* **What is being asked**
Among the records below, count the lines where "Variante" occurs, and report that total alone.

*** Opening of Data excerpts ***

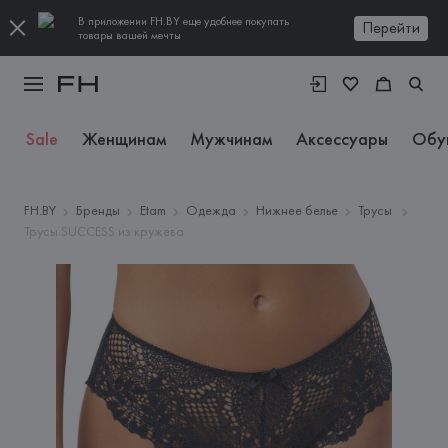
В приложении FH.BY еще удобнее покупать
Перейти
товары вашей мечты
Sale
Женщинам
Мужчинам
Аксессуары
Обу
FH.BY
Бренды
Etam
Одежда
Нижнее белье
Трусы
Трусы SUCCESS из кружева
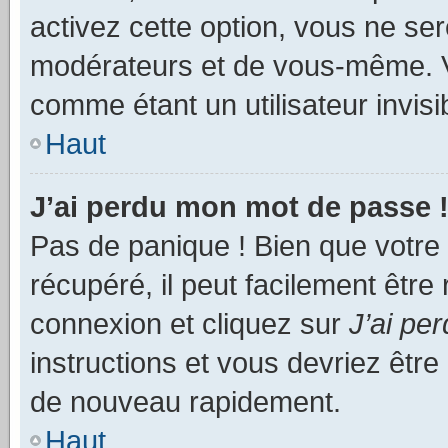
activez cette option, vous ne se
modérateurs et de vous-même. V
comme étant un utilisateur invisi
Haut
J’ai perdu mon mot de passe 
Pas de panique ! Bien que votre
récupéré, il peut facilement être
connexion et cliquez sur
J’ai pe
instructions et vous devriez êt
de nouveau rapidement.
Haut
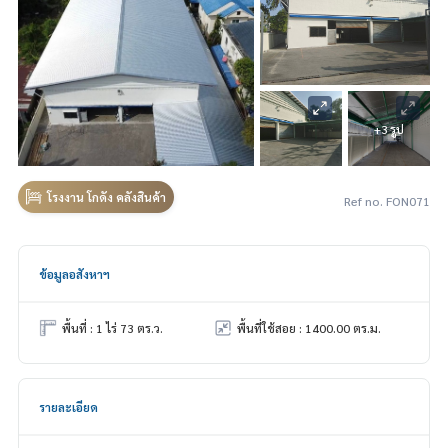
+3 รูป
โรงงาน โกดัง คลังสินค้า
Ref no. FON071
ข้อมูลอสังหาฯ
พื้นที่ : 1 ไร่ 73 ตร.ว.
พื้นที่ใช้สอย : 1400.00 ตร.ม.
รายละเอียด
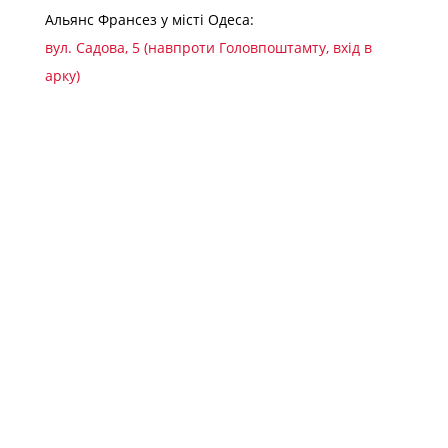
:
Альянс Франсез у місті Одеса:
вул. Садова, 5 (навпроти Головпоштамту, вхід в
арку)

*** Close of Data excerpts ***
*** Opening of Data excerpts ***

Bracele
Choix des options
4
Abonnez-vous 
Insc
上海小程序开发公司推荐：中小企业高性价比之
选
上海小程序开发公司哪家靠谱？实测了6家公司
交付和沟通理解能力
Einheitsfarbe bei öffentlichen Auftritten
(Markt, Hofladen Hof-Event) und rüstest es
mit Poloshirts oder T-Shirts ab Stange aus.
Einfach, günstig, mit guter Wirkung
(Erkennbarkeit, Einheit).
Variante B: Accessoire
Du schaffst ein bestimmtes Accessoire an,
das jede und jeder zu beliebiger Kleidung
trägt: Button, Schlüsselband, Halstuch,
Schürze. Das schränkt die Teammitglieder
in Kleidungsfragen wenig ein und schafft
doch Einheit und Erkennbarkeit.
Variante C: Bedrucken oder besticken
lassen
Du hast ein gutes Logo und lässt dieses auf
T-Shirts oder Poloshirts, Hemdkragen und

*** Close of Data excerpts ***

* **Task response**
2